[Items from a data source]
*****

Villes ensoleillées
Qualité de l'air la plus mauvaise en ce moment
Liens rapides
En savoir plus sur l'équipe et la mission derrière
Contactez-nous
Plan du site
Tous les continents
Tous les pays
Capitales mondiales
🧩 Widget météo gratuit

*****

# Work item
Set down exactly the lines beginning at the one that holds "En savoir plus" and ending with the last line of the data.

# Solution to the problem
En savoir plus sur l'équipe et la mission derrière
Contactez-nous
Plan du site
Tous les continents
Tous les pays
Capitales mondiales
🧩 Widget météo gratuit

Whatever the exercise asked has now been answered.